In the Siege of Orgrimmar, MoP’s final raid, Garrosh has gone berserk, excavated the Heart of Y’Shaarj from the Vale of Eternal Blossoms, causing an unconscionable blight on the once beautiful land of Pandaria in order to wield the wicked power of the Sha, and has begun culling non-Orcish members of the Horde to create what he calls the ‘True Horde.’ In the chaos, Aysa narrowly saves her friend-turned-adversary Ji from execution at the hands of the Kor’kron. The two vow to return to the Wandering Isle, essentially wishing they had never left. While no formal announcement was made, outside of performing basic tasks during Garrosh’s trial, both seem to have washed their hands of their former affiliations.

It’s a heartwrenching and deceptively involved story (WoW Insider has an excellent writeup if you’re interested in reading more about it). But where does it leave the thousands of displaced Pandaren who risked life and paw to serve their faction, under the banner of their fearless leaders (who split)? I know desperate times call for desperate measures, and I’m not blaming them—Ji was about to lose his life over witholding information he had no knowledge of—but Firepaw and Cloudsinger’s recantation doesn’t mesh with either the Huojin or Tushui philosophies at all.

So now King Varian and Warchief Vol’jin are left with a smattering of Pandaren to deal with. How do they know they can even be trusted? The two appointed as leaders proved unreliable in the face of danger. Sure, they swore allegiance upon first embarking for Orgrimmar/Stormwind, even pledging to kill their own kind in the name of their faction. In the case of the Horde, however, that allegiance was sworn to Garrosh, who was Warchief at the time. From Vol’jin’s perspective, can a bunch of vagrants from a floating turtle who so eagerly vowed to obey the command of a genocidal tyrant without a second thought really be trusted? And given there are no physical differences between Huojin and Tushui Pandaren, if one defected to the other side, would anyone even notice?

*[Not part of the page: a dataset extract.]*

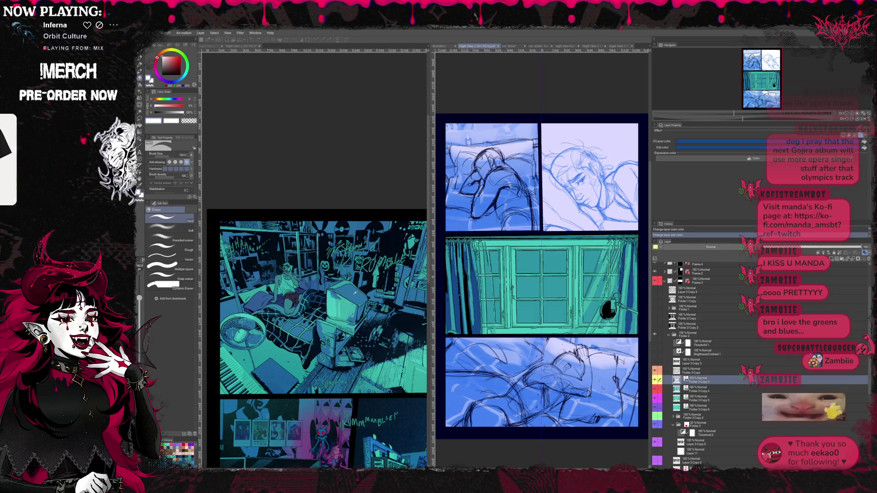
pyautogui.click(682, 141)
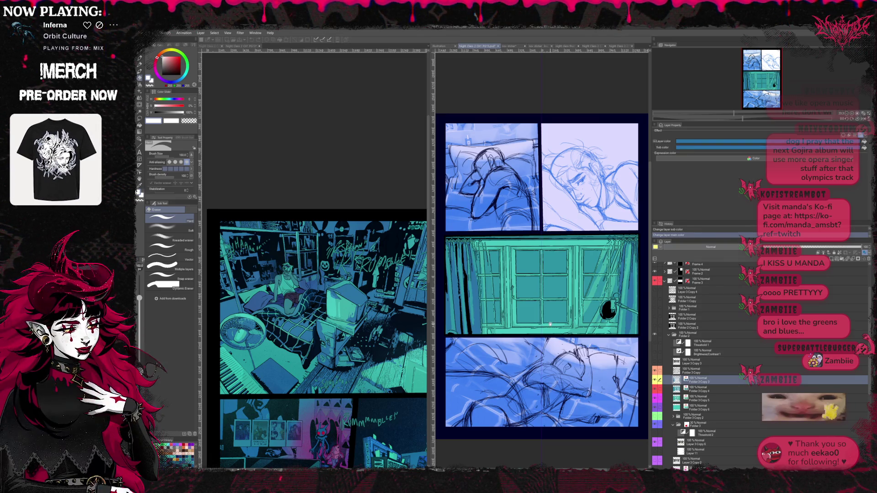
pyautogui.click(682, 147)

It’s disheartening to see Pandaren lore not even really wrapped up and instead just forgotten about in their own expansion, especially since nobody really expects any major Pandaren developments in future expansions. The only logical reason there are still Pandaren in the Horde and Alliance is, I suppose, that they have decided on an individual level to stay, and Varian/Vol’jin aren’t going to turn away able bodies.

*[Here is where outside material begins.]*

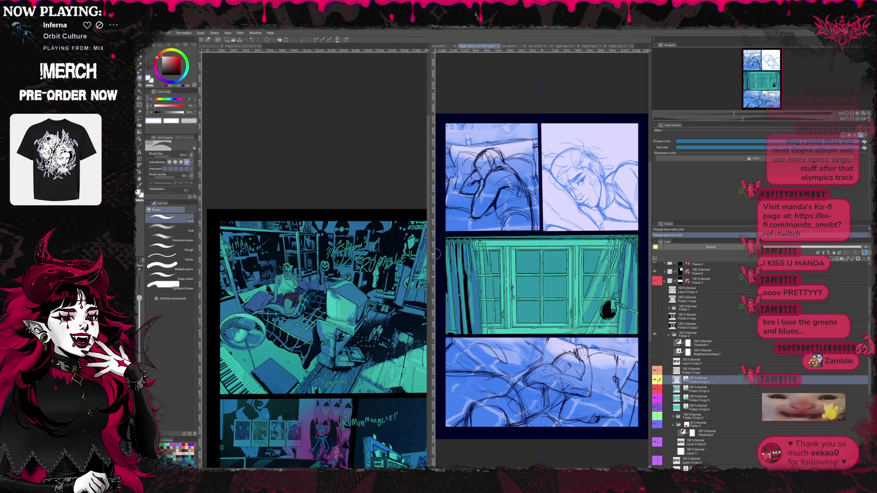
pyautogui.moveTo(431, 256); pyautogui.dragTo(398, 256)
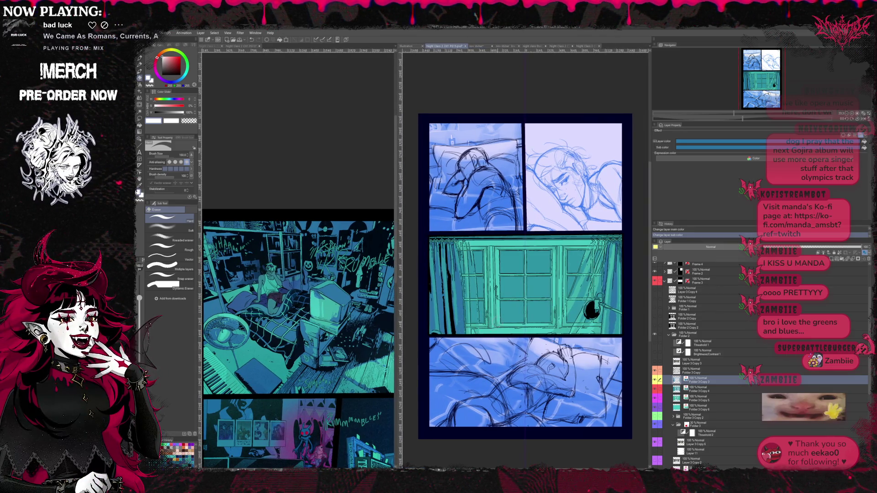
# Zoom the left view out until the full coloured room page fits.
pyautogui.scroll(-1, 630, 242)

Maybe that’s okay, though. The remaining Pandaren forces are left without a leader to call their own, orphaned by the monks who lead them to these strange lands. But maybe that’s exactly the way they want it. After all, these are the few, brave Pandaren who forsook the beauty and grandeur of their homeland in search of adventure and spiritual fulfillment. Their former leaders may have realized they weren’t cut out for such a life, but in the words of the Tushui themselves:

“Discipline is not a war that is won. It is a battle, constantly fought.”